I am new to the hole fitness thing.I recently bought a Marcy Impex 2100(home gym)and some bumbbells.I am starting to workout.I am doing a 3 day per week complete body workout.I started about a week ago.I am 5'11 and weigh 175 I just turned 37 and Over the past ten years I have put on some weight.went from a 29 to a 34 trouser.I am not really dieting but I have cut out the soda(probably 6 a day)and the candy and chips.I drink allot of water now.I am looking to build some muscle and slim my waist down a bit.I am an Auto tech so I am on my feet all day and do allot of walking.I have been reading allot of stuff and it is alittle overwhelming.I have looked over a lot of forums and the people on here seem great so I joined and just wanted to introduce myself....

Cly


----------



## GFR (Sep 13, 2006)

Cly welcome to IM


----------



## MyK (Sep 13, 2006)

Cly welcome to IM


----------



## Arnold (Sep 13, 2006)

Cly welcome to IM!


----------



## DOMS (Sep 13, 2006)

Welcome Cly!

Don't forget to read the stickies at the top of each forum.  This will save you a lot of time.  Plus, I'm the designated Sarcastic Guy and will have to flame you like rays of a thousand suns. 

Oh, and keep everything simple right now.  Don't try to do it all at once, otherwise you'll just burn out and quit.

Good luck!


----------



## Cly (Sep 14, 2006)

> I'm the designated Sarcastic Guy and will have to flame you like rays of a thousand suns.



Haha...Thanks for the heads up....



> Oh, and keep everything simple right now.

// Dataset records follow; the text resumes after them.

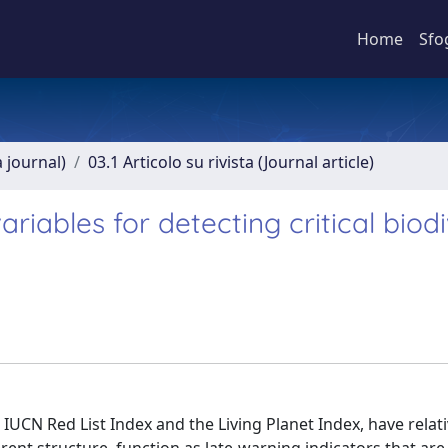
Home
Sfo
a journal)
03.1 Articolo su rivista (Journal article)
variables for detecting critical biod
e IUCN Red List Index and the Living Planet Index, have relat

Don't try to do it all at once, otherwise you'll just burn out and quit.



I am trying too.But it is confusing.I want to start off right and make the right choices early on....

I will post what I am doing in the training section and hopefully get some good insight on a few things....

Cly....


----------



## DOMS (Sep 14, 2006)

Along the lines of keeping it simple: just do a basic push/pull/legs split.  Don't do any special moves like supersest, dropsets, or the like. Save that for later.

Clean up your diet a bit, but start out by trying to make it perfect.

Lastly, if you get flamed a bit for asking very basic questions (like those found in the stickies), don't take it personally. Do, however, ask for clarification on something your read in the stickie.  Just make sure you say that you're asking for clarification about a stickie.

Good luck, man.


----------



## Double D (Sep 16, 2006)

Theres a good complete body workout you can find in the stickies on the training forum. Welcome to IM.


----------